━━━━━ Extrait retenu ━━━━━

Le film Napoléon est tellement éloigné de la vérité historique que ça donne le vertige ! Voici les faits omis et altérés par Ridley Scott

Il est toujours délicat pour un réalisateur de porter sur grand écran l’Histoire avec un grand H. Réaliser un film historique consiste en une succession (consciente ou non) de choix. Les éléments montrés, mais aussi ceux altérés, fantasmés, inventés, voire occultés, donnent une vision “contemporaine” du passé et d’une certaine manière le réécrivent. Salués par la critique et aimés du grand public, Bohemian Rhapsody (2018), Gladiator (2000) et bien entendu Braveheart (1995) sont des exemples marquants de l’impact du 7e Art sur notre perception de l’Histoire. Napoléon (2023) est même plus pernicieux. Le film réalisé par Ridley Scott avec Joaquin Phoenix prend des libertés avec la réalité historique et ment par omission.

Est-il ne serait que possible de réaliser un film historique 100% fidèle à l’Histoire ? L’Histoire elle-même est faite de divergences d’opinions, de textes qui se contredisent partiellement, même si les faits restent souvent les faits. La prise de la Bastille a bel et bien eu lieu le 14 juillet 1789 et le sacre impérial de Napoléon Bonaparte le 18 mai 1804. Toutefois, les cinéastes s’arrangent parfois avec la chronologie des événements et donc de l’espace et du temps pour coller à leur vision “cinématographique”. Ce fut le cas de Braveheart et Gladiator qui n’ont aucune légitimité historiquement parlant. Exception faite de certaines figures et événements historiques relatés, tout n’est ici que fiction. Sans aller aussi loin dans la réécriture du passé, Ridley Scott observe en 2023 l’histoire de Napoléon à travers un prisme qui n’appartient qu’à lui avant de l’imprimer sur pellicule.

━━━━━ Données fournies ━━━━━

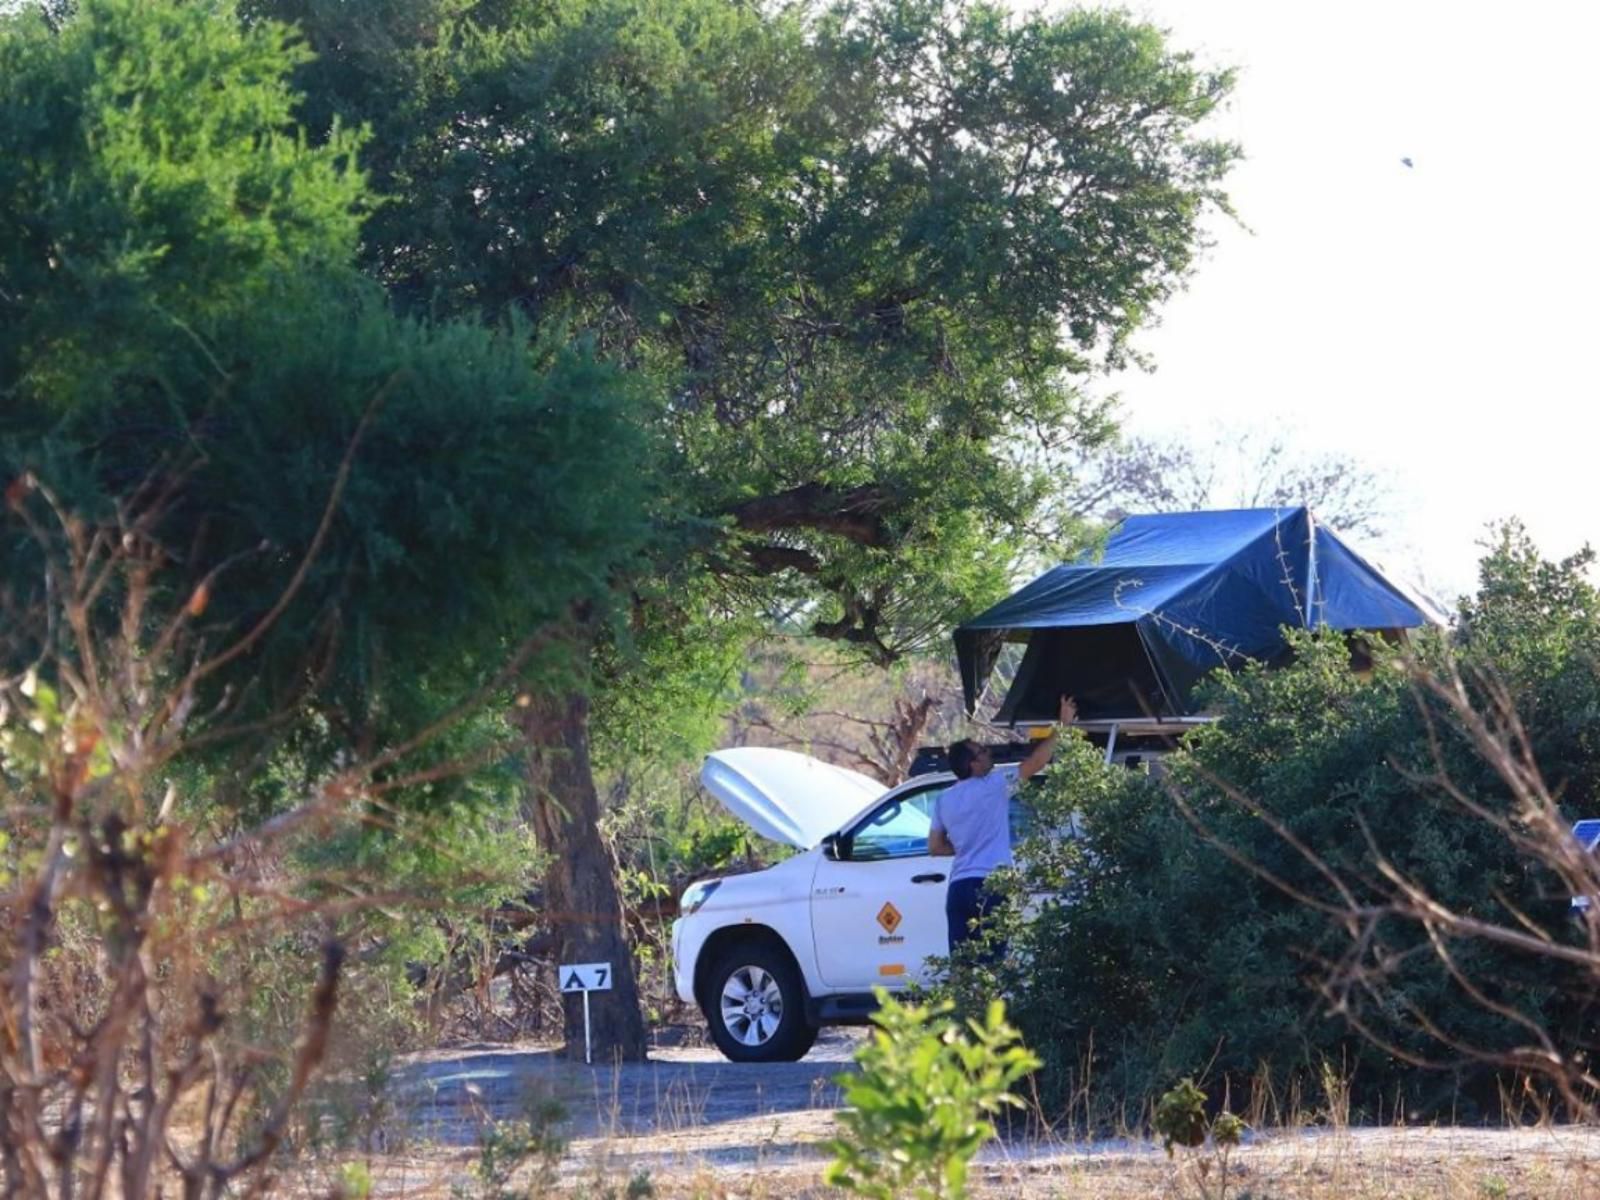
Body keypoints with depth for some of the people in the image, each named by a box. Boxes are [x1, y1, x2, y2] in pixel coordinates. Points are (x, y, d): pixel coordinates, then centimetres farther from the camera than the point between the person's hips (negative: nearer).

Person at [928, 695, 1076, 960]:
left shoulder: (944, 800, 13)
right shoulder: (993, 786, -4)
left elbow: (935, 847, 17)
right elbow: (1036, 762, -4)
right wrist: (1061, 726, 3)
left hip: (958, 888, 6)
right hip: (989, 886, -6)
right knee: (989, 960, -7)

━━━━━
━━━━━ Données fournies ━━━━━

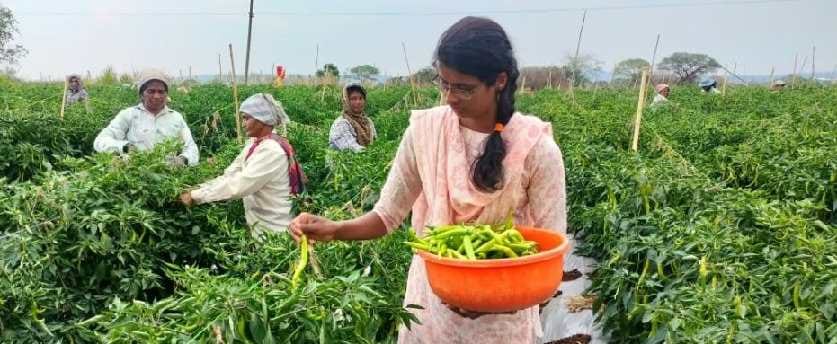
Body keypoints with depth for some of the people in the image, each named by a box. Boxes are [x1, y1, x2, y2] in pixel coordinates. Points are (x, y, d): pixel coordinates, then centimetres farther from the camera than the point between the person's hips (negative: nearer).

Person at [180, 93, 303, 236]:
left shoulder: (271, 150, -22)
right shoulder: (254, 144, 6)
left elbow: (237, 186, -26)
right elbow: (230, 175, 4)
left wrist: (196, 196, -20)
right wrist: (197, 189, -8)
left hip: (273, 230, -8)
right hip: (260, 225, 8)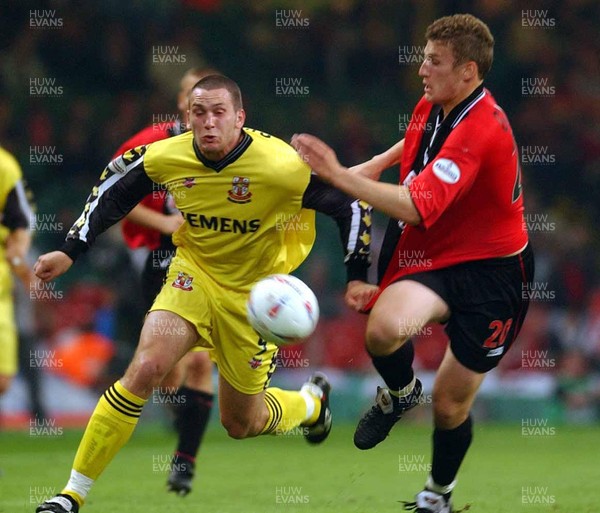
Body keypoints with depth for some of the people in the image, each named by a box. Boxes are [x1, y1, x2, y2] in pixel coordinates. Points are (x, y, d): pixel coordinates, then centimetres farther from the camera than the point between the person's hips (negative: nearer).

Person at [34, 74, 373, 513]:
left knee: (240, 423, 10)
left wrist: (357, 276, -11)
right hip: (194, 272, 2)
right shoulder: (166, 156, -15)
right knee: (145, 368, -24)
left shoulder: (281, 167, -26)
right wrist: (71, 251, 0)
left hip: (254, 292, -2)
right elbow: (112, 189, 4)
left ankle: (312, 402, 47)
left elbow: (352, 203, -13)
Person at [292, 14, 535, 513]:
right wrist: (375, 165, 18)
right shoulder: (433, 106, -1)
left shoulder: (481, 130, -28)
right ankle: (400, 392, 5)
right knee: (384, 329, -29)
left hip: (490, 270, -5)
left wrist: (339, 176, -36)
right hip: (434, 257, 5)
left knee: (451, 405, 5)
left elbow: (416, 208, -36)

━━━━━
━━━━━ Données fournies ━━━━━

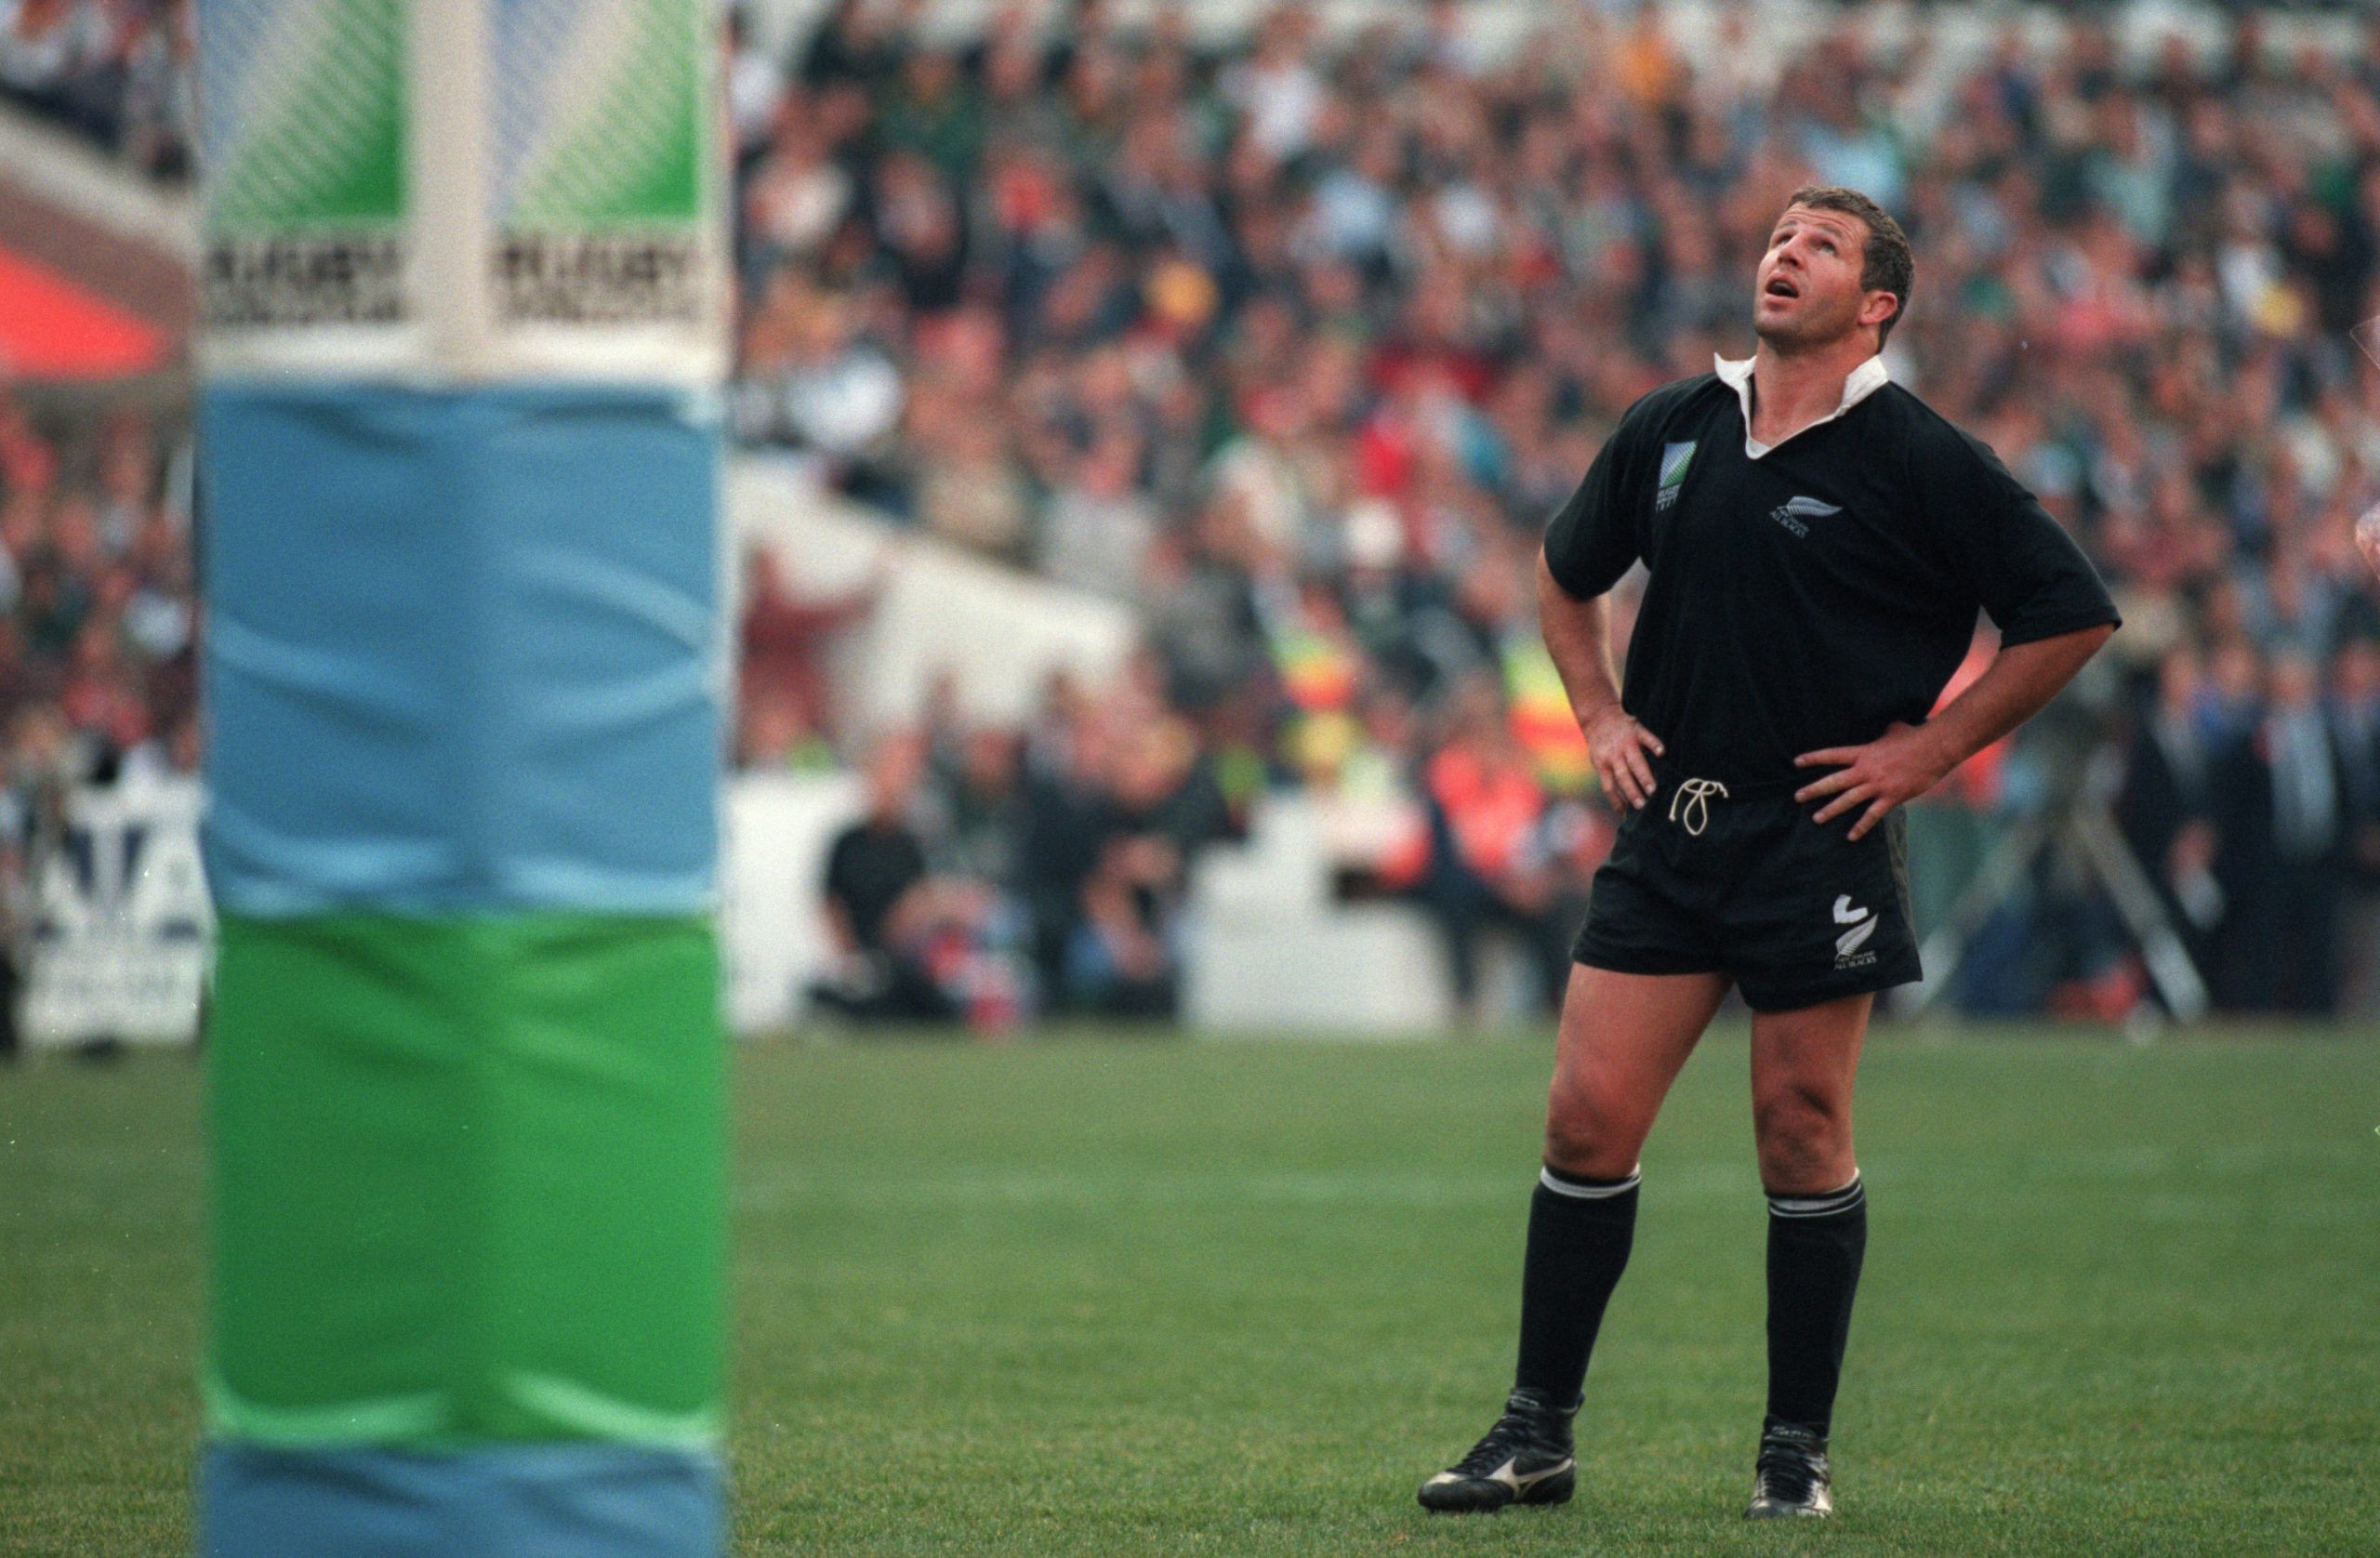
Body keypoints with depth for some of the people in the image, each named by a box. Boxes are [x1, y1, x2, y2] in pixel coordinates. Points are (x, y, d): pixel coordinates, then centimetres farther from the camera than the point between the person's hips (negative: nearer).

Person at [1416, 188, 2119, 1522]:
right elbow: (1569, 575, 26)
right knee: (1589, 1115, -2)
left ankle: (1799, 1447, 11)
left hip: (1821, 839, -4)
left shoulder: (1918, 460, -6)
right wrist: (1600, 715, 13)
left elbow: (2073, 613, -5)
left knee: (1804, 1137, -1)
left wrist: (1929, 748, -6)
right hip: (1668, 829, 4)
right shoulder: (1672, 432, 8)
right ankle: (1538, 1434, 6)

━━━━━

→ Consigne:
Transcrivez sans aucune modification le passage de l’extrait sur le film Napoléon qui commence par « Il est toujours » et se termine par « ment par omission. ».

→ Réponse:
Il est toujours délicat pour un réalisateur de porter sur grand écran l’Histoire avec un grand H. Réaliser un film historique consiste en une succession (consciente ou non) de choix. Les éléments montrés, mais aussi ceux altérés, fantasmés, inventés, voire occultés, donnent une vision “contemporaine” du passé et d’une certaine manière le réécrivent. Salués par la critique et aimés du grand public, Bohemian Rhapsody (2018), Gladiator (2000) et bien entendu Braveheart (1995) sont des exemples marquants de l’impact du 7e Art sur notre perception de l’Histoire. Napoléon (2023) est même plus pernicieux. Le film réalisé par Ridley Scott avec Joaquin Phoenix prend des libertés avec la réalité historique et ment par omission.